The three most popular hashtags are related to Rey. Ridley’s followers are most likely to engage with her when she invokes her character.

Now, where they exist at all, character pages are in the hands of fans inept at promoting beloved characters — like Chewie’s blogspam-filled Facebook page — or intent on skewering hated ones (see: Jar Jar Binks on Twitter).

The lack of character accounts for the compelling leads of The Force Awakens, curated by the teams that created them, is a missed opportunity for the franchise and its fans.

Until VIII

Brands are often overly cautious about meddling in their fandoms because fans enjoy discovering creating content themselves. As proven by Tim Tai and Alex from Target, it’s grassroots, bottom-up virality that sticks. Ridley and Boyega’s candid shots, as well as Emo Kylo Ren’s complaining, make them come across like eager participants in a beloved storyline, not polished products of a huge business.

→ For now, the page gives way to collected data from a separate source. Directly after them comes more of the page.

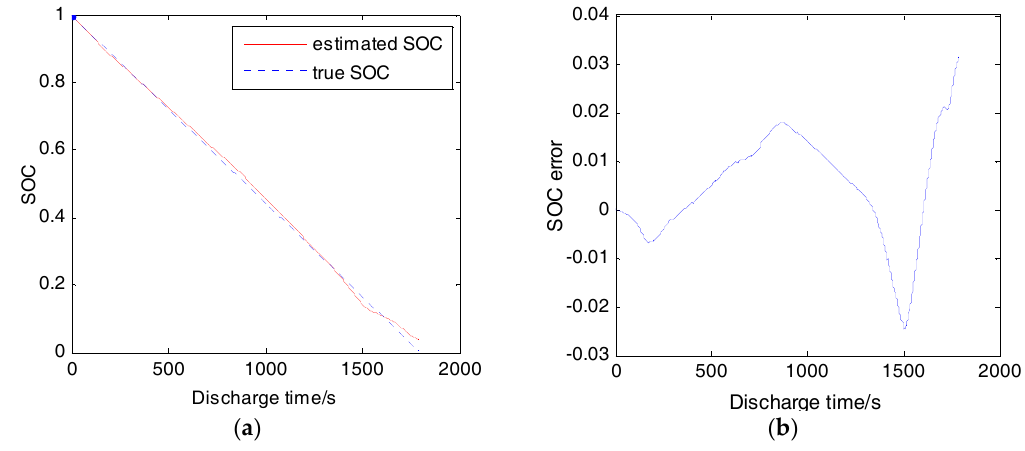
Figure 13. SOC estimation result (25 °C, 2 C, resistance correction): ( a ) Estimated SOC and true SOC; ( b ) SOC estimation error. Table 2. Correction coefficient at the calibrated temperatures.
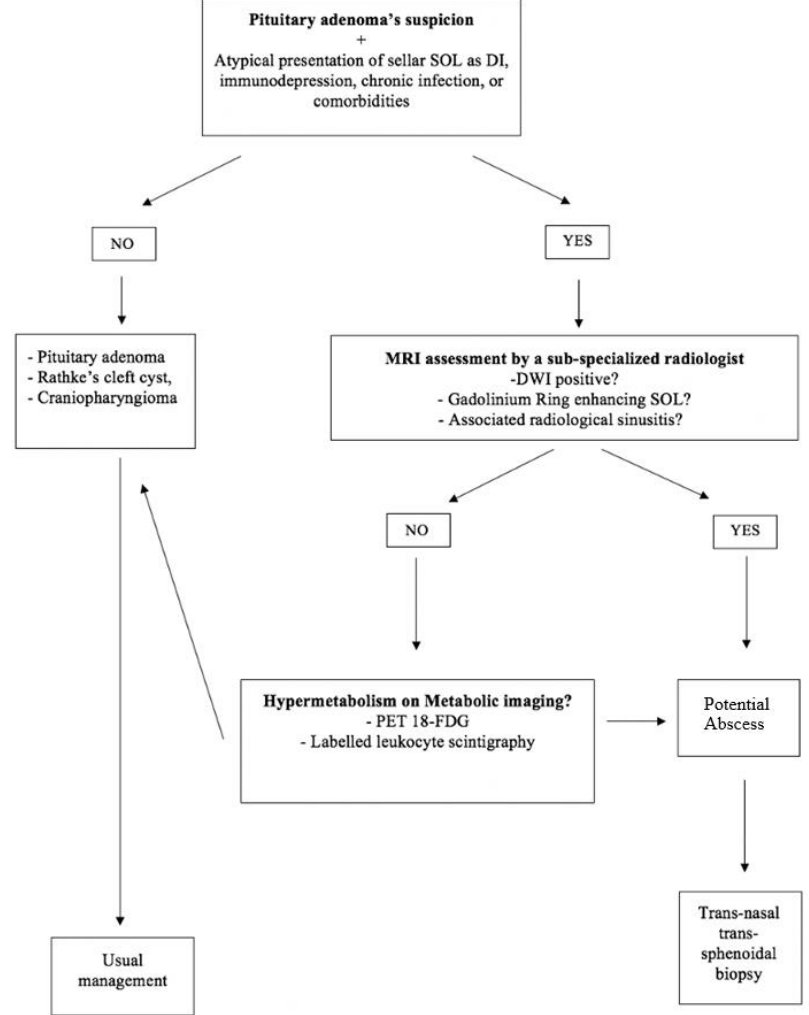
Figure 2. Algorithm for clinical decision-making process in lesions diagnosed as PAs. SOL: space occupying lesion; MRI: Magnetic Resonance Imaging; DI: Diabetes Insipidus; DWI: Diffusion Weighted Images; 18 FDG PET: fluorodesossiglucose positron emission tomography.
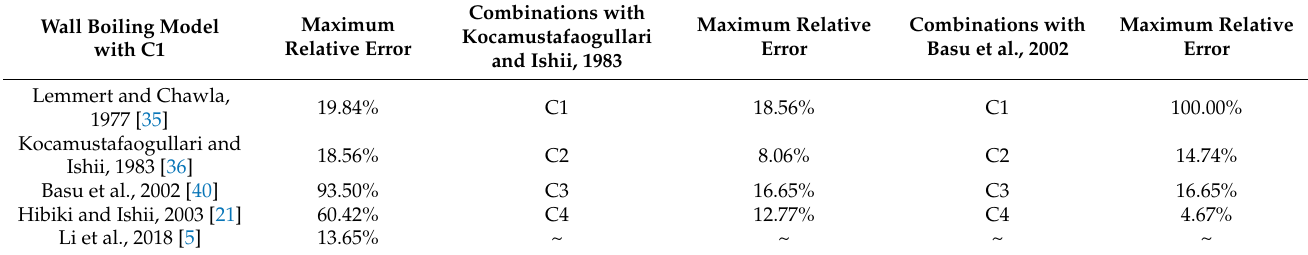
Table 10. Maximum relative errors between numerical results of j g with DEBORA-1 experiment data ( P = 2.62 MPa) for first loop of NPP ( P = 15.70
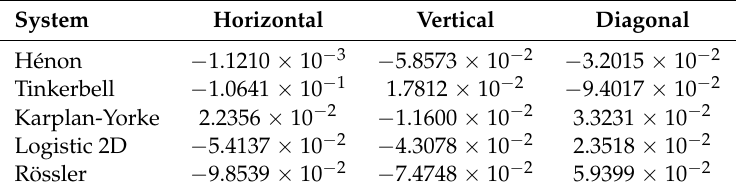
Table 7. Correlation coefficients of Lena’s cryptogram.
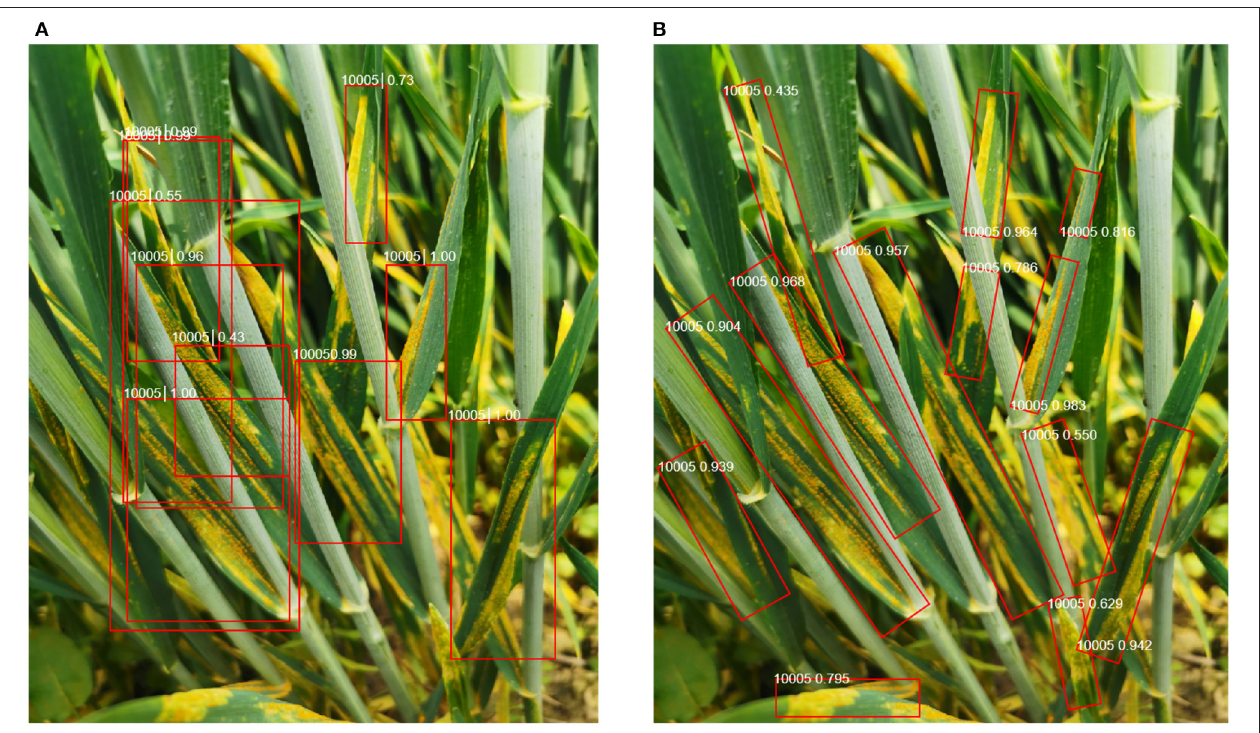
FIGURE 1 | Comparison of horizontal object detection and oriented object detection results. (A) Horizontal object detection and (B) oriented object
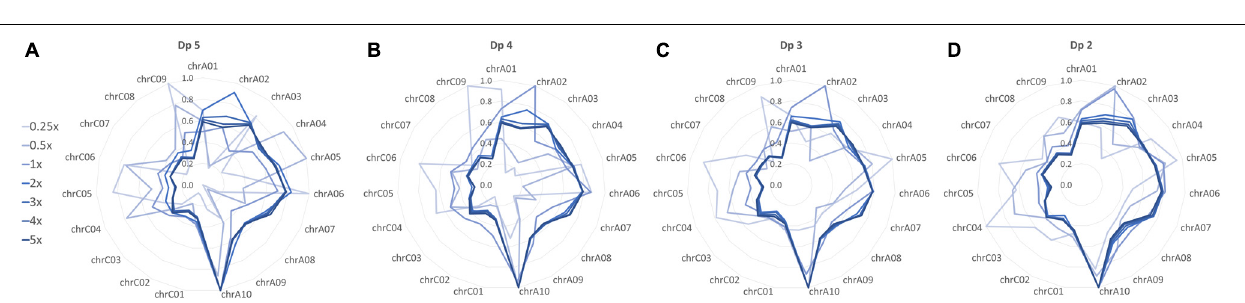
FIGURE 2 | Relative distribution of high-confidence SNPs across chromosomes in the global diversity panel skim SNP sets filtered to a minimum read depth of (A) dp 5, (B) dp 4, (C) dp 3, and (D) dp 2. SNP density between chromosomes within each SNP set (skim coverage level and depth filter combination) was compared, with the highest SNP density assigned a value of 1 and all other chromosomes assigned a value relative to this.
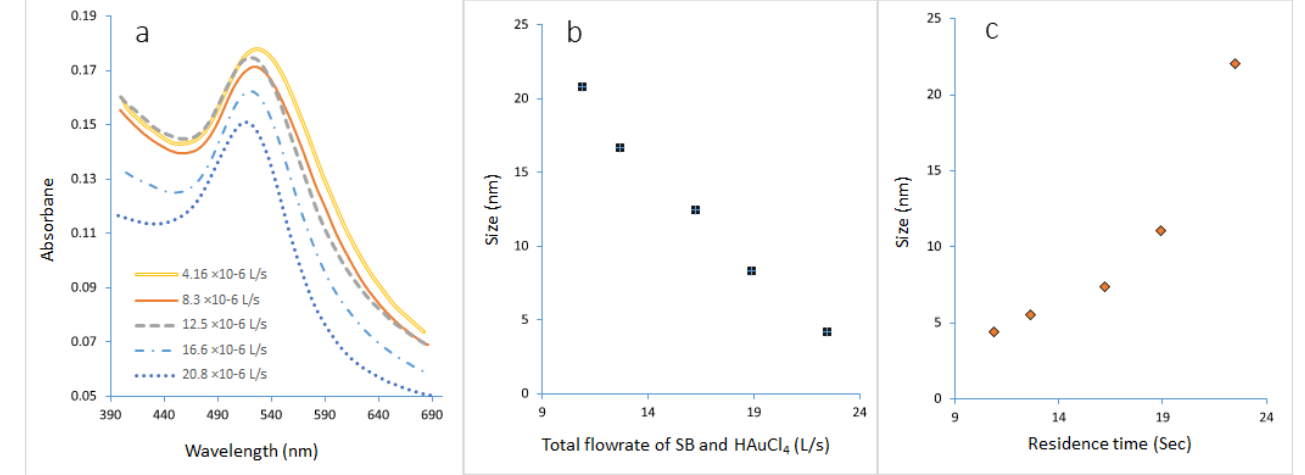
Figure 16 . ( a ) The UV-vis spectra of GNP samples prepared in a microreactor at various flow rates of (SB and HAuCl 4 ). ( b ) The impact of flow rate on the size of the final particle. ( c ) The impact of residence time on particle size. (Cons of SC, SB, and HAuCl 4 = 0.1 mM, T = 308.15 K, volumetric ratio of SB/AuCl 4 = 4:10, and pH = 3).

Was Star Wars’ box office boom reflected on social media after the premiere? Ridley and Boyega — and the franchise as a whole — were only partially successful. On social media, there is no try: engagement suffers when posts are infrequent and half-hearted. This seems to be a lesson that the dark side (like Emo Kylo Ren) has learned, but the light side has not.

Episode VIII does not come out until May 2017. That’s plenty of time for Ridley, Boyega, and their resistance counterparts rally against the first order and live up to their viral potential… Or for Darth Vader and Emo Kylo Ren stay on top, and finish what they started.